“The Jan. 10 special election…could make Virginia's legislature the unlikely center of the political universe”
Richmond, VA – A recent article in AXIOS highlighted the fact that because of Virginia’s Senate Democrats slim majority, the January 10th special election to fill Senate District 7 very well could decide the fate of reproductive rights in Virginia.
Aaron Rouse, the Democratic nominee, has always been a staunch defender of reproductive rights and will continue to fiercely protect access to abortion care in the Senate. In a press conference this past Tuesday, Aaron Rouse announced the crucial endorsements of Planned Parenthood,Roe Your Vote Virginia and the Virginia Chapter of the National Organization of Women.
His opponent, Kevin Adams, is an anti-abortion extremist in lockstep with the most far-right factions of the Republican party. On his website, Adams made it clear that he is 100% anti-abortion and would support an abortion ban that would send women and doctors to prison if elected to Virginia’s Senate.
By Alexi McCammond
Virginia Democrats are growing worried that an upcoming special election for state Senate could turn Virginia into an abortion battleground and boost Gov. Glenn Youngkin's conservative credentials ahead of a possible presidential bid.

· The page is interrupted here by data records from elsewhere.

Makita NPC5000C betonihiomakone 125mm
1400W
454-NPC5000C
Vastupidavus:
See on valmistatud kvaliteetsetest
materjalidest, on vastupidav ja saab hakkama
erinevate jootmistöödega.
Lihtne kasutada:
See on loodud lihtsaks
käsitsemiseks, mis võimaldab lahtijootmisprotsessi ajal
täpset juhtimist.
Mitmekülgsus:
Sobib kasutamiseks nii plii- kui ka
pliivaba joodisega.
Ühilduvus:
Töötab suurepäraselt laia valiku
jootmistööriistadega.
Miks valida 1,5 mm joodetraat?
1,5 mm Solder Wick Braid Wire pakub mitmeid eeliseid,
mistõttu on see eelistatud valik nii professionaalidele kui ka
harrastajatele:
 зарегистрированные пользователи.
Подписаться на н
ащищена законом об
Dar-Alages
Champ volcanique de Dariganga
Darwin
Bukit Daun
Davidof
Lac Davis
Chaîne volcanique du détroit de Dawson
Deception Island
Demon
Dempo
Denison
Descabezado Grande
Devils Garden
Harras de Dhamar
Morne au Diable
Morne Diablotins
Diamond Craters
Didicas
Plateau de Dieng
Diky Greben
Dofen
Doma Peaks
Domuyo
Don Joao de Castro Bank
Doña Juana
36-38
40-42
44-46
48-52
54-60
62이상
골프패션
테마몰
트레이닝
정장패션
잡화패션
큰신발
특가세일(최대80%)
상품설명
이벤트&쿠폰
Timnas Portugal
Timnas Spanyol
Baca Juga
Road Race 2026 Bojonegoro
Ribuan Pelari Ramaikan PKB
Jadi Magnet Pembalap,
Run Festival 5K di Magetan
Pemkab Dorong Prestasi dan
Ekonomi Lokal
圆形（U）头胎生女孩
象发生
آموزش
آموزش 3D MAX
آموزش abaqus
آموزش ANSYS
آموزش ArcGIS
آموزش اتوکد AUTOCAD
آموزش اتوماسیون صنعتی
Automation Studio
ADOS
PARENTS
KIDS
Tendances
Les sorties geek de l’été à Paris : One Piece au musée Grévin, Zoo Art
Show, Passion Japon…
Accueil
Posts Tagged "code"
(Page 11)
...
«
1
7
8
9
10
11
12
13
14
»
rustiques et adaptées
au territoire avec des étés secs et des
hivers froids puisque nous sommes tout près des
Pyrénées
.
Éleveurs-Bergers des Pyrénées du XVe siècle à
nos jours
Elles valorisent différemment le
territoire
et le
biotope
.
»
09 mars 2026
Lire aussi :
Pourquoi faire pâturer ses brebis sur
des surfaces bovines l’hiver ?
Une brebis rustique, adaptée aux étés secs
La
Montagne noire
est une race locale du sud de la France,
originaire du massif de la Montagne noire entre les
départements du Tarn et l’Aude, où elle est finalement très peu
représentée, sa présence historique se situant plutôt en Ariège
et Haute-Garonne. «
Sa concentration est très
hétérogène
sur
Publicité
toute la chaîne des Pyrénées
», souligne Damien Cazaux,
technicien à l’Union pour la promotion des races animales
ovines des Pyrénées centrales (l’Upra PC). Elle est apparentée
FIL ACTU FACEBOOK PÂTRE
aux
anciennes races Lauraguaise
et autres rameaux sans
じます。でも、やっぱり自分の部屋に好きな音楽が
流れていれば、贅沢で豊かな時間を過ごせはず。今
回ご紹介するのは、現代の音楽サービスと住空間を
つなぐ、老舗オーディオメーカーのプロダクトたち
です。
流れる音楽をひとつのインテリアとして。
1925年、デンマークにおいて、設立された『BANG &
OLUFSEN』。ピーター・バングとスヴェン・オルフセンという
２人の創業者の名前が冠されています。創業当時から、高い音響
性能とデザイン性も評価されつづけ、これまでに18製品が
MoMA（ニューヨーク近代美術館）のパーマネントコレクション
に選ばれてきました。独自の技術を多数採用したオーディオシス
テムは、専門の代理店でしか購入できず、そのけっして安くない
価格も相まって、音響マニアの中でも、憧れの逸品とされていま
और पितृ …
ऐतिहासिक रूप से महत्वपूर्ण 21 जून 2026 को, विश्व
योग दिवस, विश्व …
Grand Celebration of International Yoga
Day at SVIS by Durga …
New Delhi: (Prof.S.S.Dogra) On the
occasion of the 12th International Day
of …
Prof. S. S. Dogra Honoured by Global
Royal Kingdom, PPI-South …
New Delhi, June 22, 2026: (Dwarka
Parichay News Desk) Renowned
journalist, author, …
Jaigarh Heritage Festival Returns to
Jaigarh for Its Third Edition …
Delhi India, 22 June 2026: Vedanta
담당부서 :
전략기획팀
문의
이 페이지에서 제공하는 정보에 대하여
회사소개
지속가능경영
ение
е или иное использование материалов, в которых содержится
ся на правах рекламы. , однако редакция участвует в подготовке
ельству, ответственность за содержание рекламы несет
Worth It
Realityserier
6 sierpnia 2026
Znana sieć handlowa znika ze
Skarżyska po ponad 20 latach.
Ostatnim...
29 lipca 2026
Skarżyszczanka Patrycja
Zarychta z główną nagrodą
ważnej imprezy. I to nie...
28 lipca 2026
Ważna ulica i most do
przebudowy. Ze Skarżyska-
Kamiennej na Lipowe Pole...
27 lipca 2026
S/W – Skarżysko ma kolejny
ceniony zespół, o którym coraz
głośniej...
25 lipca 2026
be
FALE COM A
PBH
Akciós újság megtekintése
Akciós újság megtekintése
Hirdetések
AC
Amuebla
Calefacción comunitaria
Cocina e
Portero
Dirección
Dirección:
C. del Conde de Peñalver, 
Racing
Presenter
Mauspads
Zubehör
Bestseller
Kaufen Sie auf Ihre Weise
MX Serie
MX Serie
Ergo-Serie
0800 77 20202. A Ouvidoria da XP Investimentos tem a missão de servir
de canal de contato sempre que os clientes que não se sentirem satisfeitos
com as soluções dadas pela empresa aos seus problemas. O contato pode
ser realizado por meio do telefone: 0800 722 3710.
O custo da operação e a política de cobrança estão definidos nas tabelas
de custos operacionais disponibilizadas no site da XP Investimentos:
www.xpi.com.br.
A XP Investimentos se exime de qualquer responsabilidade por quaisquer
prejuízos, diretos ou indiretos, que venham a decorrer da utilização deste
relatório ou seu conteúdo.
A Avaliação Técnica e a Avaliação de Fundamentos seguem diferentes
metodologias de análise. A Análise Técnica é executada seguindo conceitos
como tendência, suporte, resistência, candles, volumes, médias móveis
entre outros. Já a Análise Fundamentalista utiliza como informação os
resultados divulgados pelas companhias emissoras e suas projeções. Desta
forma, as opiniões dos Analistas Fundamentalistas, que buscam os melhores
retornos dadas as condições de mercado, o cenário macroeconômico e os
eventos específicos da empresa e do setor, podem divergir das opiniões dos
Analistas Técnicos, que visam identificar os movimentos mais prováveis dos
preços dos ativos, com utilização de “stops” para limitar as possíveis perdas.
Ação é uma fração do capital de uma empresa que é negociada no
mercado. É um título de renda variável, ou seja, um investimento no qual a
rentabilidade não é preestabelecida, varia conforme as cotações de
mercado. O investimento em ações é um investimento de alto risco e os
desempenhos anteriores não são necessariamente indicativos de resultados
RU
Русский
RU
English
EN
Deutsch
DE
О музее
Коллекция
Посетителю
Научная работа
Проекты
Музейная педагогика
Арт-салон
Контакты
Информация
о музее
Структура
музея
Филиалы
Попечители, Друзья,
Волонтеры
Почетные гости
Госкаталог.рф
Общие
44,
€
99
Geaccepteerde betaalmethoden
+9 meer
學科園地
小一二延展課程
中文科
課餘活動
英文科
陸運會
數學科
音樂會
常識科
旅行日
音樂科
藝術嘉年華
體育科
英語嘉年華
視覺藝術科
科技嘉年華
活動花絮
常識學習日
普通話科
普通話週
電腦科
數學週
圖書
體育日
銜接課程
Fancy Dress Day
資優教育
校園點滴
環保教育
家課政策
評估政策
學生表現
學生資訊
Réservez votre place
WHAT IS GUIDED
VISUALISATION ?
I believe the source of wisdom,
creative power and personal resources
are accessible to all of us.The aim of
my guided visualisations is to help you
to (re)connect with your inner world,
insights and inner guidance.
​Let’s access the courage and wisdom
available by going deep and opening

What's happening: Democrats hold only a three-seat majority in the state Senate — one of which is occupied by an anti-abortion rights Democrat. The Jan. 10 special election for the seat left open after GOP state Sen. Jen Kiggans' election to Congress could make Virginia's legislature the unlikely center of the political universe to begin the year.
Battle lines: Democrat Aaron Rouse, who's running in the special election, told Axios his race "cannot be more important to making sure we don’t roll back the hands of time for women."
- Jamie Lockhart, executive director of Planned Parenthood Advocates of Virginia, told Axios the race is a top priority. "If we lose then, there is some risk during session that [an abortion bill] could get to the governor’s desk," she said.
- SBA Pro-Life America, an influential anti-abortion group, considers it a key race too. The group told Axios it will be heavily engaged in the election and with Gov. Youngkin to craft anti-abortion rights legislation that could pass the chamber.
Reality check: Partisan control of the chambers won't change after the state special election, making it difficult for the GOP to get anti-abortion legislation on the floor. But Dems say it's a must-win seat to pad their margins and neutralize the outsized power of anti-abortion Democratic state Sen. Joe Morrissey.
The intrigue: Morrissey himself is running in another special election — this one to fill the deep-blue congressional seat vacated by the death of Rep. Donald McEachin (D-Va.) last month.
- Morrissey is appealing to Republicans for support in the Dec. 20 primary, which will likely decide who wins in the Feb. 21 special election.
- The favorite in the race is state Sen. Jennifer McClellan, who is staunchly pro-abortion rights — underscoring how the issue has become a dominant theme in both the federal and state special elections.
Between the lines: With former President Trump's iron grip on the GOP beginning to weaken, Youngkin is viewed as a potential 2024 Republican contender. A chance to restrict abortion rights in Virginia could pay massive dividends in a GOP primary.
- "I do worry he will try everything he can to stand out to an extremely conservative, anti-abortion base," Lockhart told Axios, pointing to other base-friendly steps he's taken, such as restricting the rights of trans students.
- SBA Pro-Life America President Marjorie Dannenfelser has maintained that abortion will be a deciding factor in the 2024 primary: "If there’s one presidential candidate that says this is a states issue, they won’t win."